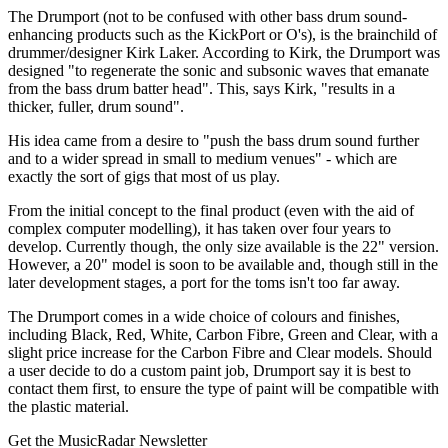
The Drumport (not to be confused with other bass drum sound-
enhancing products such as the KickPort or O's), is the brainchild of
drummer/designer Kirk Laker. According to Kirk, the Drumport was
designed "to regenerate the sonic and subsonic waves that emanate
from the bass drum batter head". This, says Kirk, "results in a
thicker, fuller, drum sound".
His idea came from a desire to "push the bass drum sound further
and to a wider spread in small to medium venues" - which are
exactly the sort of gigs that most of us play.
From the initial concept to the final product (even with the aid of
complex computer modelling), it has taken over four years to
develop. Currently though, the only size available is the 22" version.
However, a 20" model is soon to be available and, though still in the
later development stages, a port for the toms isn't too far away.
The Drumport comes in a wide choice of colours and finishes,
including Black, Red, White, Carbon Fibre, Green and Clear, with a
slight price increase for the Carbon Fibre and Clear models. Should
a user decide to do a custom paint job, Drumport say it is best to
contact them first, to ensure the type of paint will be compatible with
the plastic material.
Get the MusicRadar Newsletter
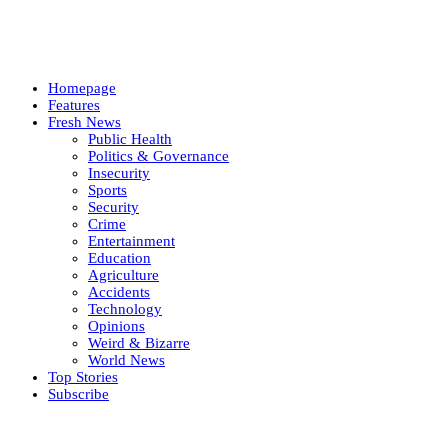
Homepage
Features
Fresh News
Public Health
Politics & Governance
Insecurity
Sports
Security
Crime
Entertainment
Education
Agriculture
Accidents
Technology
Opinions
Weird & Bizarre
World News
Top Stories
Subscribe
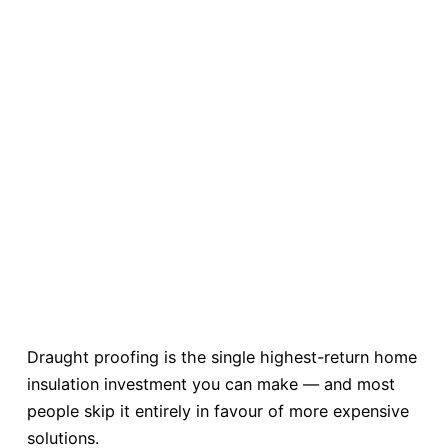
Draught proofing is the single highest-return home
insulation investment you can make — and most
people skip it entirely in favour of more expensive
solutions.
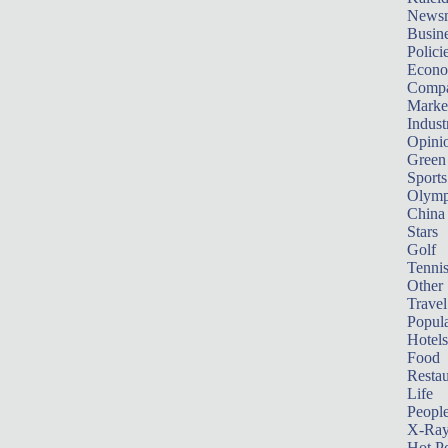
News
Busin
Polici
Econ
Compa
Marke
Indust
Opini
Green
Sports
Olymp
China
Stars
Golf
Tenni
Other 
Travel
Popula
Hotels
Food
Restau
Life
Peopl
X-Ra
Hot P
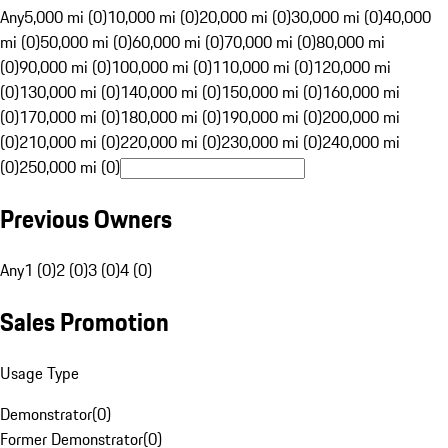
Any
5,000 mi (0)
10,000 mi (0)
20,000 mi (0)
30,000 mi (0)
40,000
mi (0)
50,000 mi (0)
60,000 mi (0)
70,000 mi (0)
80,000 mi
(0)
90,000 mi (0)
100,000 mi (0)
110,000 mi (0)
120,000 mi
(0)
130,000 mi (0)
140,000 mi (0)
150,000 mi (0)
160,000 mi
(0)
170,000 mi (0)
180,000 mi (0)
190,000 mi (0)
200,000 mi
(0)
210,000 mi (0)
220,000 mi (0)
230,000 mi (0)
240,000 mi
(0)
250,000 mi (0)
Previous Owners
Any
1 (0)
2 (0)
3 (0)
4 (0)
Sales Promotion
Usage Type
Demonstrator
(
0
)
Former Demonstrator
(
0
)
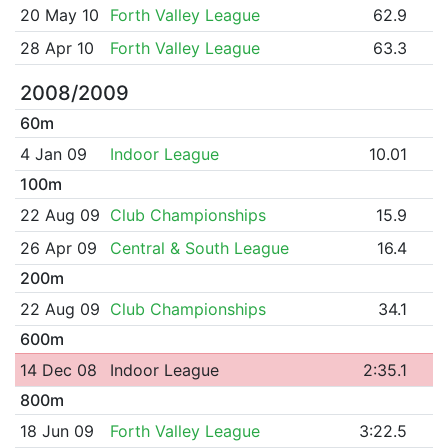
20 May 10
Forth Valley League
62.9
28 Apr 10
Forth Valley League
63.3
2008/2009
60m
4 Jan 09
Indoor League
10.01
100m
22 Aug 09
Club Championships
15.9
26 Apr 09
Central & South League
16.4
200m
22 Aug 09
Club Championships
34.1
600m
14 Dec 08
Indoor League
2:35.1
800m
18 Jun 09
Forth Valley League
3:22.5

• • • •

▶ **INSTRUCTIONS TO FOLLOW**
Everything in the records above should be printed again exactly, except the pictures.

▶ **RESPONSE TO THIS TASK**
The Drumport (not to be confused with other bass drum sound-
enhancing products such as the KickPort or O's), is the brainchild of
drummer/designer Kirk Laker. According to Kirk, the Drumport was
designed "to regenerate the sonic and subsonic waves that emanate
from the bass drum batter head". This, says Kirk, "results in a
thicker, fuller, drum sound".
His idea came from a desire to "push the bass drum sound further
and to a wider spread in small to medium venues" - which are
exactly the sort of gigs that most of us play.
From the initial concept to the final product (even with the aid of
complex computer modelling), it has taken over four years to
develop. Currently though, the only size available is the 22" version.
However, a 20" model is soon to be available and, though still in the
later development stages, a port for the toms isn't too far away.
The Drumport comes in a wide choice of colours and finishes,
including Black, Red, White, Carbon Fibre, Green and Clear, with a
slight price increase for the Carbon Fibre and Clear models. Should
a user decide to do a custom paint job, Drumport say it is best to
contact them first, to ensure the type of paint will be compatible with
the plastic material.
Get the MusicRadar Newsletter
Homepage
Features
Fresh News
Public Health
Politics & Governance
Insecurity
Sports
Security
Crime
Entertainment
Education
Agriculture
Accidents
Technology
Opinions
Weird & Bizarre
World News
Top Stories
Subscribe
Draught proofing is the single highest-return home
insulation investment you can make — and most
people skip it entirely in favour of more expensive
solutions.
News
Busin
Polici
Econ
Compa
Marke
Indust
Opini
Green
Sports
Olymp
China
Stars
Golf
Tenni
Other 
Travel
Popula
Hotels
Food
Restau
Life
Peopl
X-Ra
Hot P
Any
5,000 mi (0)
10,000 mi (0)
20,000 mi (0)
30,000 mi (0)
40,000
mi (0)
50,000 mi (0)
60,000 mi (0)
70,000 mi (0)
80,000 mi
(0)
90,000 mi (0)
100,000 mi (0)
110,000 mi (0)
120,000 mi
(0)
130,000 mi (0)
140,000 mi (0)
150,000 mi (0)
160,000 mi
(0)
170,000 mi (0)
180,000 mi (0)
190,000 mi (0)
200,000 mi
(0)
210,000 mi (0)
220,000 mi (0)
230,000 mi (0)
240,000 mi
(0)
250,000 mi (0)
Previous Owners
Any
1 (0)
2 (0)
3 (0)
4 (0)
Sales Promotion
Usage Type
Demonstrator
(
0
)
Former Demonstrator
(
0
)
20 May 10
Forth Valley League
62.9
28 Apr 10
Forth Valley League
63.3
2008/2009
60m
4 Jan 09
Indoor League
10.01
100m
22 Aug 09
Club Championships
15.9
26 Apr 09
Central & South League
16.4
200m
22 Aug 09
Club Championships
34.1
600m
14 Dec 08
Indoor League
2:35.1
800m
18 Jun 09
Forth Valley League
3:22.5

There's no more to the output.